After years spent inside the Temple on Coruscant, a big announcement came. The Jedi were moving the main Temple to Tython. Training would continue there.
I was ecstatic. A new world. Finally. Something different. Something new. Training and lessons didn't stop — but Tython... Tython was the real change.
I don't know if it does the same to everyone, but what I felt there was so different, I knew it was the right call. Free from the never-ending chaos of the galaxy's most populated world, I finally felt like I could truly hear. Outside, on a world that old, that alive, it felt like the wind was the breath of the planet herself. Like the sun's warm embrace was the welcome of a world not yet fully discovered. And the landscapes... the very sight of them filled me with a joy words can't describe. Trees of wood, floors of dirt, leaves falling from the sky, and the sounds... It was a symphony of sensations. I think I understood a bit more of the Force. On Tython, I could hear the planet itself — not the footsteps of a million beings above me. On Tython, I regained some trust in myself. I think that's when I felt most in tune with the Force. I'm still far from understanding it — but now more than ever, I want to.

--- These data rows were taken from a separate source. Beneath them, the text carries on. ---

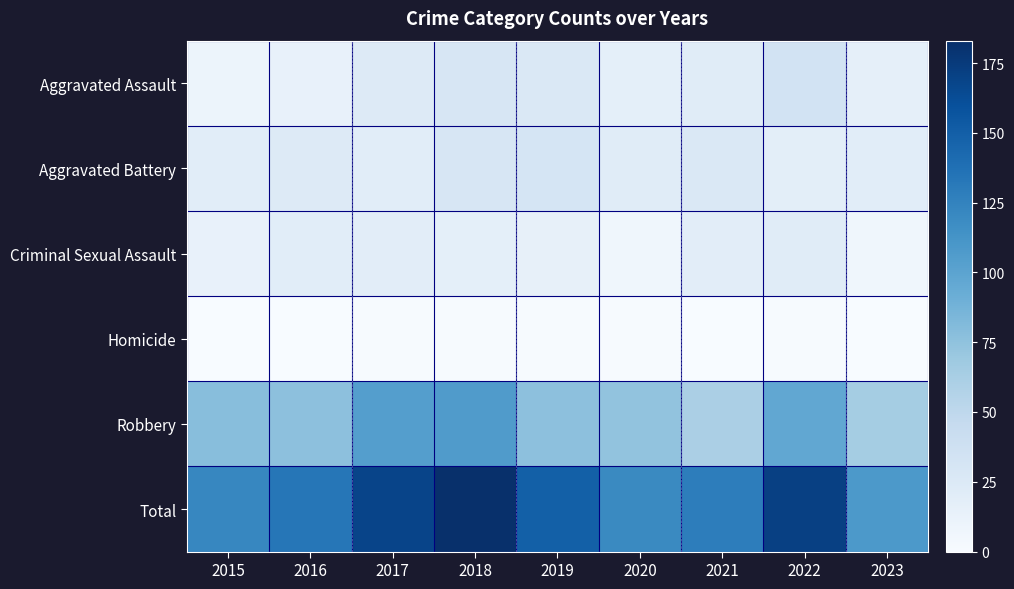

How many data points does each series have?

9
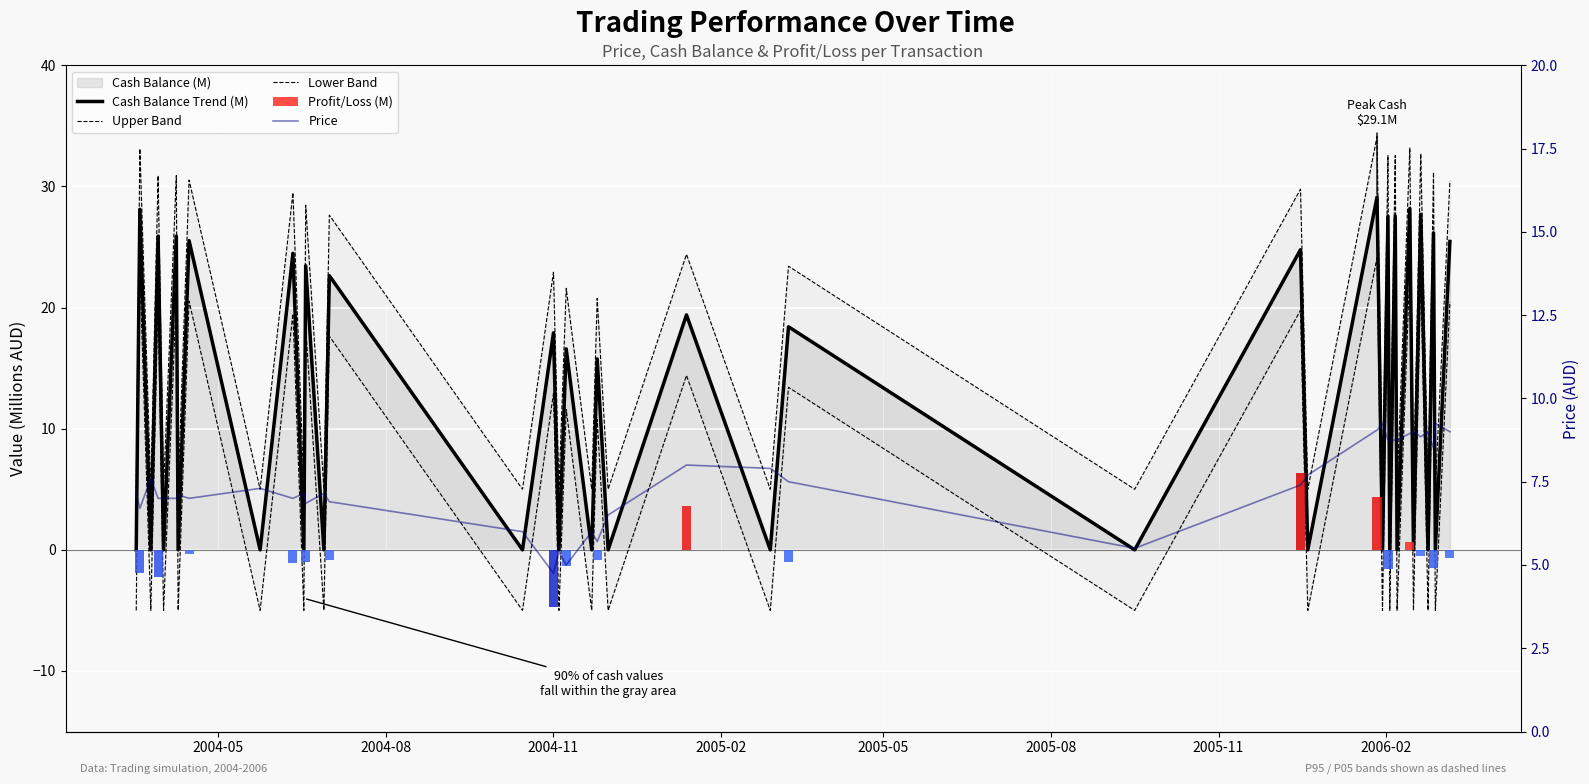

Which series has the widest spread of values?

Cash Balance Trend (M)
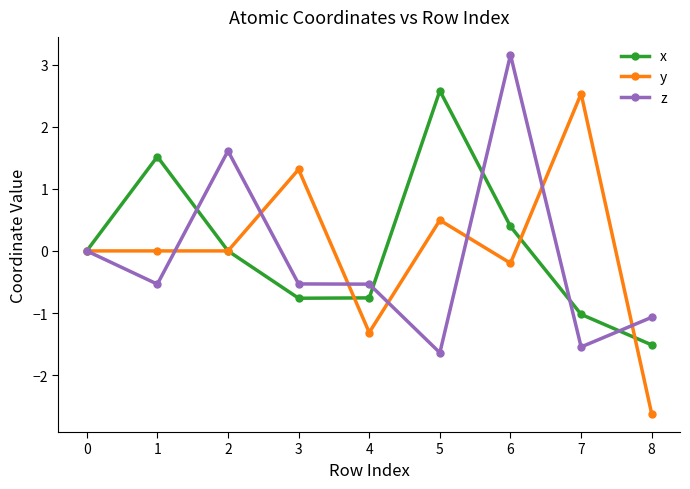

Is this an area chart (filled region under the line)?

No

Now, more than ever, I want to see more of the galaxy. I want to learn. And I will. It's been ten years since I joined the Jedi Order. Now, I hope for the chance to travel and see the galaxy. Now, for my fifteens birthday, I will become a Padawan. I will learn to become a Jedi Knight — and I will become one. Because there are still so many stars to see. And the brightest one is still out there. But my journey has yet to begin. For I still need a Master to walk the Jedi path.